British Military families have been left “appalled” after they were given just a week’s notice to leave their homes at a former airbase in Essex to make way for alleged asylum seekers.
The Conservative government of Rishi Sunak has given some military families just a week’s notice that they would have to leave their home at a former air base outside the village of Wethersfield in Essex. They will be forced to leave so that the base can be converted into a migrant camp as the government continues to try to reduce the £6 million per day bill for accommodating asylum seekers in hotels across the country.
Speaking to Sky News, a member of one of the military families said: “We’ve almost been moved off the base now before the asylum seekers move on. Originally we were given a good time period. It was a good couple of months. But over the last few weeks that’s all shuffled.
“For some families, it’s a week’s notice. It’s obviously quite hard for them. They’re having to pack their whole lives up in a week.”
“The phrase I’d like to use probably contains a swear word. I think appalled – appalled is probably the nicer way to say it. Let down.
“They’ve railroaded everyone with this. I wish they’d have given us a choice and not made it feel so forced. If they’d had the conversations it would have been easier.”

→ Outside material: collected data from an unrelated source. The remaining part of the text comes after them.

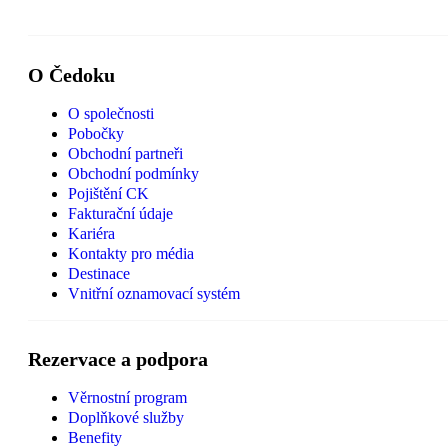
O Čedoku
O společnosti
Pobočky
Obchodní partneři
Obchodní podmínky
Pojištění CK
Fakturační údaje
Kariéra
Kontakty pro média
Destinace
Vnitřní oznamovací systém
Rezervace a podpora
Věrnostní program
Doplňkové služby
Benefity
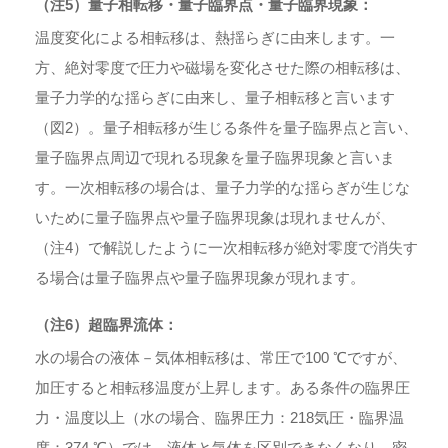
（注5）量子相転移・量子臨界点・量子臨界現象：
温度変化による相転移は、熱揺らぎに由来します。一
方、絶対零度で圧力や磁場を変化させた際の相転移は、
量子力学的な揺らぎに由来し、量子相転移と言います
（図2）。量子相転移が生じる条件を量子臨界点と言い、
量子臨界点周辺で現れる現象を量子臨界現象と言いま
す。一次相転移の場合は、量子力学的な揺らぎが生じな
いために量子臨界点や量子臨界現象は現れませんが、
（注4）で解説したように一次相転移が絶対零度で消失す
る場合は量子臨界点や量子臨界現象が現れます。
（注6）超臨界流体：
水の場合の液体－気体相転移は、常圧で100 ℃ですが、
加圧すると相転移温度が上昇します。ある条件の臨界圧
力・温度以上（水の場合、臨界圧力：218気圧・臨界温
度：374 ℃）では、液体と気体を区別できなくなり、密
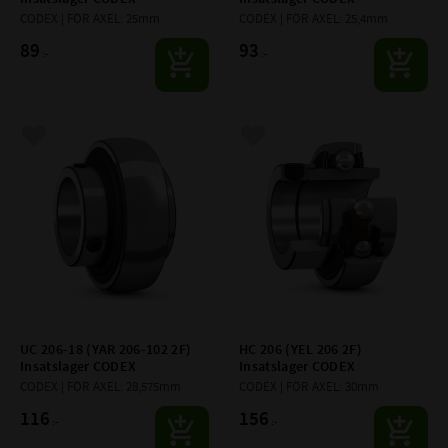
CODEX | FÖR AXEL: 25mm
CODEX | FÖR AXEL: 25,4mm
89
93
:-
:-
Lägg till i favoriter
Lägg till i favoriter
UC 206-18 (YAR 206-102 2F) 
HC 206 (YEL 206 2F) 
Insatslager CODEX
Insatslager CODEX
CODEX | FÖR AXEL: 28,575mm
CODEX | FÖR AXEL: 30mm
116
156
:-
:-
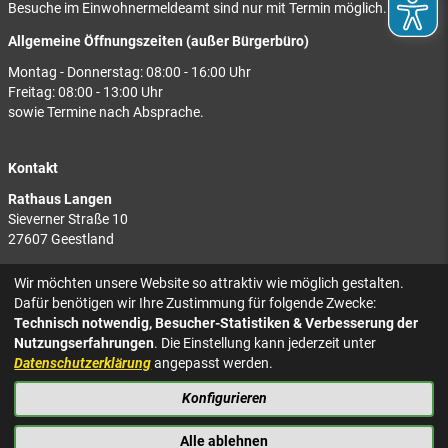
Besuche im Einwohnermeldeamt sind nur mit Termin möglich.
Allgemeine Öffnungszeiten (außer Bürgerbüro)
Montag - Donnerstag: 08:00 - 16:00 Uhr
Freitag: 08:00 - 13:00 Uhr
sowie Termine nach Absprache.
Kontakt
Rathaus Langen
Sieverner Straße 10
27607 Geestland
Rathaus Bad Bederkesa
Wir möchten unsere Website so attraktiv wie möglich gestalten.
Am Markt 8
Dafür benötigen wir Ihre Zustimmung für folgende Zwecke:
27624 Geestland
Technisch notwendig, Besucher-Statistiken & Verbesserung der
Nutzungserfahrungen
. Die Einstellung kann jederzeit unter
Tel.: 04743 937-2300
Datenschutzerklärung
angepasst werden.
Konfigurieren
KONTAKT
NACH OBEN
IMPRESSUM
Alle ablehnen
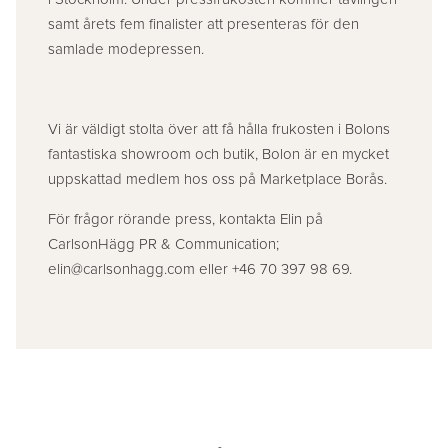
samt årets fem finalister att presenteras för den
samlade modepressen.
Vi är väldigt stolta över att få hålla frukosten i Bolons
fantastiska showroom och butik, Bolon är en mycket
uppskattad medlem hos oss på Marketplace Borås.
För frågor rörande press, kontakta Elin på
CarlsonHägg PR & Communication;
elin@carlsonhagg.com eller +46 70 397 98 69.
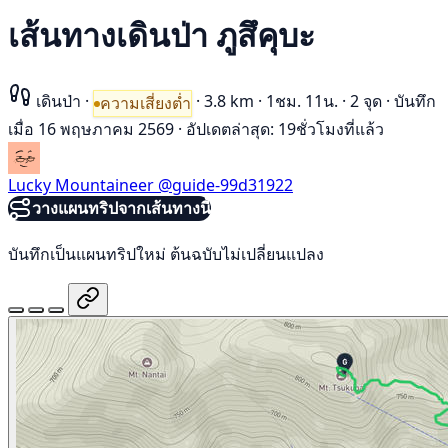
เส้นทางเดินป่า ภูสึคุบะ
เดินป่า
·
·
3.8 km
·
1ชม. 11น.
·
2 จุด
·
บันทึก
ความเสี่ยงต่ำ
เมื่อ 16 พฤษภาคม 2569
·
อัปเดตล่าสุด: 19ชั่วโมงที่แล้ว
Lucky Mountaineer
@guide-99d31922
วางแผนทริปจากเส้นทางนี้
บันทึกเป็นแผนทริปใหม่ ต้นฉบับไม่เปลี่ยนแปลง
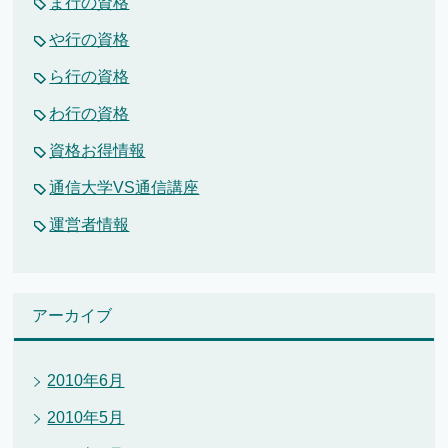
ま行の資格
や行の資格
ら行の資格
わ行の資格
資格お得情報
通信大学VS通信講座
運営者情報
アーカイブ
2010年6月
2010年5月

The migrant camp is expected to hold up to 1,700 migrants, potentially threatening the way of life of the town of Wethersfield, which only has a native population of around 700. Currently, the former air base is home to around 18 military families.
Raising concerns about the impact on local society, Nick Godley of the campaign group Wethersfield Protests, said: “I think if you put the thick end of 2,000 people up on the base with no money and nothing to do, whoever they were – even if they were trainee vicars – I think you could well have problems.
“It’s only human nature if people get bored they start looking for something to do and that something to do with a proportion of people, whoever they are, may well involve some sort of mischief.”
So far this year, over 10,000 illegals have crossed the English Channel, adding to the approximately hundred thousand that have broken into Britain over the past three years.
This week, the government was dealt a significant legal blow, with its centrepiece deterrence strategy of sending asylum seekers to Rwanda being shut down by the London Court of Appeals, which overturned a previous ruling by the High Court, ruling this week that Rwanda is not a safe country and therefore the government cannot deport illegal migrants to a processing centre in the East African nation.